The potential of cystatin-C to evaluate the prognosis of acute heart failure
- Author(s)
- Tae-Hun Kim; Hyungseop Kim; In-Cheol Kim
- Keimyung Author(s)
- Kim, In Cheol; Kim, Hyung Seop
- Department
- Dept. of Internal Medicine (내과학)
- Journal Title
- Acute Cardiac Care
- Issued Date
- 2015
- Volume
- 17
- Issue
- 4
- Keyword
- Cystatin-C; uric acid; NT-proBNP; heart failure
- Abstract
- Background: The prognosis of acute heart failure (HF) can be determined by cardio-renal function which is assessed by cystatin-C (Cys-C). We evaluated whether Cys-C could be a more useful prognostic indicator in acute HF, compared with uric acid (UA) and N-terminal pro-B-type natriuretic peptide (NT-proBNP).

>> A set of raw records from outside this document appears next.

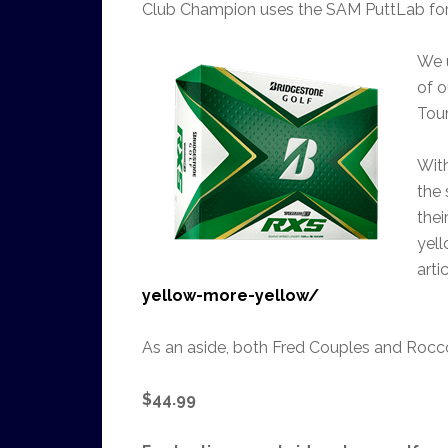
Club Champion uses the SAM PuttLab for th
We u
of o
Tou
Wit
the 
thei
yell
arti
yellow-more-yellow/
As an aside, both Fred Couples and Rocco
$44.99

Methods: Two hundred thirty-two HF patients in the emergency room were studied using measurements of Cys-C, UA, and NT-proBNP. During the follow-up, cardiac events, defined as the composites of recurrent HF or cardiac death, were determined.

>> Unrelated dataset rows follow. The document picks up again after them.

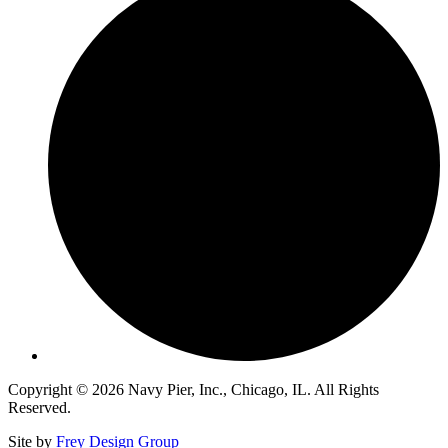
Copyright © 2026 Navy Pier, Inc., Chicago, IL. All Rights
Reserved.
Site by
Frey Design Group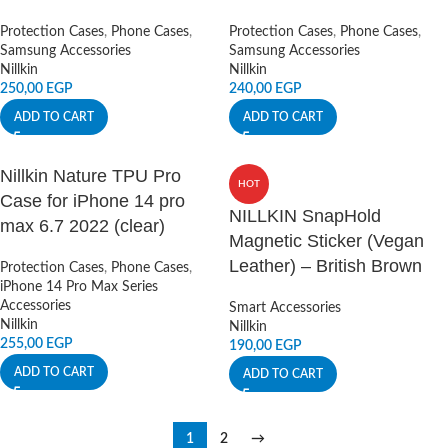
Protection Cases
,
Phone Cases
,
Protection Cases
,
Phone Cases
,
Samsung Accessories
Samsung Accessories
Nillkin
Nillkin
250,00
EGP
240,00
EGP
ADD TO CART
ADD TO CART
Nillkin Nature TPU Pro
HOT
Case for iPhone 14 pro
NILLKIN SnapHold
max 6.7 2022 (clear)
Magnetic Sticker (Vegan
Leather) – British Brown
Protection Cases
,
Phone Cases
,
iPhone 14 Pro Max Series
Accessories
Smart Accessories
Nillkin
Nillkin
255,00
EGP
190,00
EGP
ADD TO CART
ADD TO CART
1
2
→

Results: Seventy-seven cardiac events (28 cardiac deaths, 49 recurrent HFs) occurred over two years. The events group revealed higher levels of Cys-C, UA, and NT-proBNP. They showed increased blood urea nitrogen and creatinine, reduced septal tissue Doppler velocity (TVI-Sm), and low frequencies of beta-blockers (BB), diuretics and angiotensin-converting enzyme inhibitors/-receptor blockers. Cys-C (the best cutoff: 1.7 mg/l) had a steady, persistent hazard ratio (HR) over two years. On multivariate analysis, Cys-C, TVI-Sm, and BB were significant predictors for adverse events. Cys-C provided an incremental value for prognosis more than NT-proBNP and UA did over the follow-up period.
Conclusions: Compared with UA and NT-proBNP, Cys-C could be better prognostic biomarker for cardiac events two years after acute HF.